Submitted to: Poultry Science
Publication Type: Peer Reviewed Journal
Publication Acceptance Date: 9/23/2003
Publication Date: 1/31/2004
Citation: Northcutt, J.K., Berrang, M.E., Dickens, J.A., Fletcher, D.L., Cox Jr, N.A. 2004. Effect of broiler age, feed withdrawal and transportation on levels of coliforms, campylobacter, e. coli and salmonella on carcasses before and after immersion chilling. Poultry Science. 82(1):169-173. Interpretive Summary: A study was conducted to determine the effects of bird age at slaughter, time without feed, and transportation on carcass bacterial levels. Broilers were processed at 42, 49 and 56 days of age. Prior to processing, broilers were held without feed for either 0 h or 12 h. Carcasses were rinsed, and the rinses were analyzed for bacteria. Length of time without feed (0 or 12 h) had a significant effect on carcass bacteria. Immersion chilling with chlorine reduced carcass bacterial levels. These findings suggest that level of bacteria on the exterior of birds entering the processing plant is critical to carcass bacterial counts. Additionally, length of time without feed may increase pre-chill carcass counts, but appears to have no effect on post-chill carcass counts when chlorine is used.

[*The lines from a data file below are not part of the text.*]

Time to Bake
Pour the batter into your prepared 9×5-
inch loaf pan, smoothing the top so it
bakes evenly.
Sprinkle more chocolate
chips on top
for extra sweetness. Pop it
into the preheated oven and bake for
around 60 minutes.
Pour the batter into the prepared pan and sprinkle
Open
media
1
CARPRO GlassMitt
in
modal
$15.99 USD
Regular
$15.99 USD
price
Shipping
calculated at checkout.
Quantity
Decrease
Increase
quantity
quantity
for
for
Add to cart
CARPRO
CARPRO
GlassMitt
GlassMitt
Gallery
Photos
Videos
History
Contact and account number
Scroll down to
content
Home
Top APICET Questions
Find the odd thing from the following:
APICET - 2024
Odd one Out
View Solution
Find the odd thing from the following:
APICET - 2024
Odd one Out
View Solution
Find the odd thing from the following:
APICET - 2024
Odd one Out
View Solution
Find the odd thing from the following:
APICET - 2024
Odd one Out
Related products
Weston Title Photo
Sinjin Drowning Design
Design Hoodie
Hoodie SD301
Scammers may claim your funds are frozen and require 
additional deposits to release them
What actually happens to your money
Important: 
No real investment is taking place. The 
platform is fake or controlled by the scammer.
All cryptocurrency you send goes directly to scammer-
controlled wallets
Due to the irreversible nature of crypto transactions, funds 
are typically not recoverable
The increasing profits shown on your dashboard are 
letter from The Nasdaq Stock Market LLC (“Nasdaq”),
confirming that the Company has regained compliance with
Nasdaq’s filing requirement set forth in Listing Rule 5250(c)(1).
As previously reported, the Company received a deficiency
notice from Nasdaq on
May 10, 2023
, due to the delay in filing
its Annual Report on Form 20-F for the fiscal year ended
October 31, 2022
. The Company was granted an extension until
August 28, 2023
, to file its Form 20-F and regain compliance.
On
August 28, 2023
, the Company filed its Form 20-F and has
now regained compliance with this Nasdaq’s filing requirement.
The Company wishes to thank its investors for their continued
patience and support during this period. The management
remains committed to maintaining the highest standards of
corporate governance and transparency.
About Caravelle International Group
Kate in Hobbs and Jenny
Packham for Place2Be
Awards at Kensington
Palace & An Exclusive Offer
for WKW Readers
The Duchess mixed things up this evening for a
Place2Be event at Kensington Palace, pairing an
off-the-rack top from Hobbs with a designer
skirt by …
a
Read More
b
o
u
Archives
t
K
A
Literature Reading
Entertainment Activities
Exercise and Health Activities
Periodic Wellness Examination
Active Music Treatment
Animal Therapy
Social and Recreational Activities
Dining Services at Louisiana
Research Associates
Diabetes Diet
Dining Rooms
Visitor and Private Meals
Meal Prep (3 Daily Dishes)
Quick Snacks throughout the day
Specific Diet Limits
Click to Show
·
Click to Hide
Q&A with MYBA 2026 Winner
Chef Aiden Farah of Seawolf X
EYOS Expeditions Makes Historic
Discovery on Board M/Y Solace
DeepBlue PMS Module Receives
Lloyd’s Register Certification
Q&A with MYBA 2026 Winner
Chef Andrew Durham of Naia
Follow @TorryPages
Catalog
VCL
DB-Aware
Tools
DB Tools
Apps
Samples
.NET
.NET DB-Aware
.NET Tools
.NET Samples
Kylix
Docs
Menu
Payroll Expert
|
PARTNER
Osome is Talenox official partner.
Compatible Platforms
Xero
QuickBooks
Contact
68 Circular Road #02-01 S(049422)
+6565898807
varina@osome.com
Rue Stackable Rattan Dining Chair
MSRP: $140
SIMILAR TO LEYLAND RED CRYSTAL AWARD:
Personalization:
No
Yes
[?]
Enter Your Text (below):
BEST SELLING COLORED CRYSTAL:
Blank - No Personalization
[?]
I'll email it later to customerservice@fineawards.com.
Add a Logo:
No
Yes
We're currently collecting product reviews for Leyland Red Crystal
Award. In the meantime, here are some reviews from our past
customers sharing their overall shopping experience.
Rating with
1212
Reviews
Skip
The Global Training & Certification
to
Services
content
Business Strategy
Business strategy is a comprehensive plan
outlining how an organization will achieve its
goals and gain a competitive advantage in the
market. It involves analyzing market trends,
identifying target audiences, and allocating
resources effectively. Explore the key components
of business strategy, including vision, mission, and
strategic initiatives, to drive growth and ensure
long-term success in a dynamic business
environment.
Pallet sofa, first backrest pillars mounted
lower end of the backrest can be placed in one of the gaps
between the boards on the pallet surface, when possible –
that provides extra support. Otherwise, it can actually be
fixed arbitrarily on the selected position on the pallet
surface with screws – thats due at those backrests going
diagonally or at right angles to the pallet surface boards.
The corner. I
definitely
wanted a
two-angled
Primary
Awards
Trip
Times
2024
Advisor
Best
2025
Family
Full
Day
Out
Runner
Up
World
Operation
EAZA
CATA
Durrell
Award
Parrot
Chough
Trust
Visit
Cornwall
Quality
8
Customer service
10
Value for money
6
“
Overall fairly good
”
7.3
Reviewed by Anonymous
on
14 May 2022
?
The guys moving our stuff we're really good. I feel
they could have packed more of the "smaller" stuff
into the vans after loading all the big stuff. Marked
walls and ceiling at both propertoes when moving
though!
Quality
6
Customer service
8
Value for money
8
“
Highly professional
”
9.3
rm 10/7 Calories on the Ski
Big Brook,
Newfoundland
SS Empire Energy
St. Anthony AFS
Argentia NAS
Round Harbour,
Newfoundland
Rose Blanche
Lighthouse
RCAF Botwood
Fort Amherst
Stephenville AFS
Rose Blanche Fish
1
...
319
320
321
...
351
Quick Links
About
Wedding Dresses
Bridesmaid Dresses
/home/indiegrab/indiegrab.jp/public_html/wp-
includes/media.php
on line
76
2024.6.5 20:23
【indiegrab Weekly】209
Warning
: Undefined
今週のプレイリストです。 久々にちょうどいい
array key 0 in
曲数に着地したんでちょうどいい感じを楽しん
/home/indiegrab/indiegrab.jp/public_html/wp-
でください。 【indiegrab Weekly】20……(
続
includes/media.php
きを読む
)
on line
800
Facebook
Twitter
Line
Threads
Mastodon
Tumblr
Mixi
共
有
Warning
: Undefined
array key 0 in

Technical Abstract: A study was conducted to determine the effects of bird age at slaughter, feed withdrawal and transportation on levels of coliforms, Campylobacter, Escherichia coli and Salmonella on carcasses before and after immersion chilling. Broilers were processed at 42, 49 and 56 d-of-age after either a 12 h feed withdrawal period, or a 0 h feed withdrawal period (full fed). At each age, broilers were processed from two commercial farms previously identified as Campylobacter positive. One week before slaughter, broilers were gavaged with nalidixic acid-resistant Salmonella. Whole carcass rinses (WCR) were performed before and after immersion chilling with 20 ppm sodium hypochlorite, and rinses were analyzed for coliforms, Campylobacter, E. coli and Salmonella. Log counts for coliforms, Campylobacter, and E. coli were significantly (P < 0.05) affected by bird age at slaughter (Age). Feed withdrawal (FW) affected only Campylobacter on carcasses of older broilers (56-d-of age). Immersion chilling with sodium hypochlorite resulted in a log reduction of 1.2, 1.3 , 1.4, and 0.5 for coliforms, Campylobacter, E. coli and Salmonella, respectively. These findings suggest that level of contamination on the exterior of birds entering the processing plant is critical to carcass bacterial counts. Moreover, carcass bacterial counts do not vary when microbial counts of broilers are comparable. FW may increase pre-chill carcass counts for E. coli and Campylobacter, but it appears to have no effect on post-chill carcass counts when sodium hypochlorite is used in the chilling operation.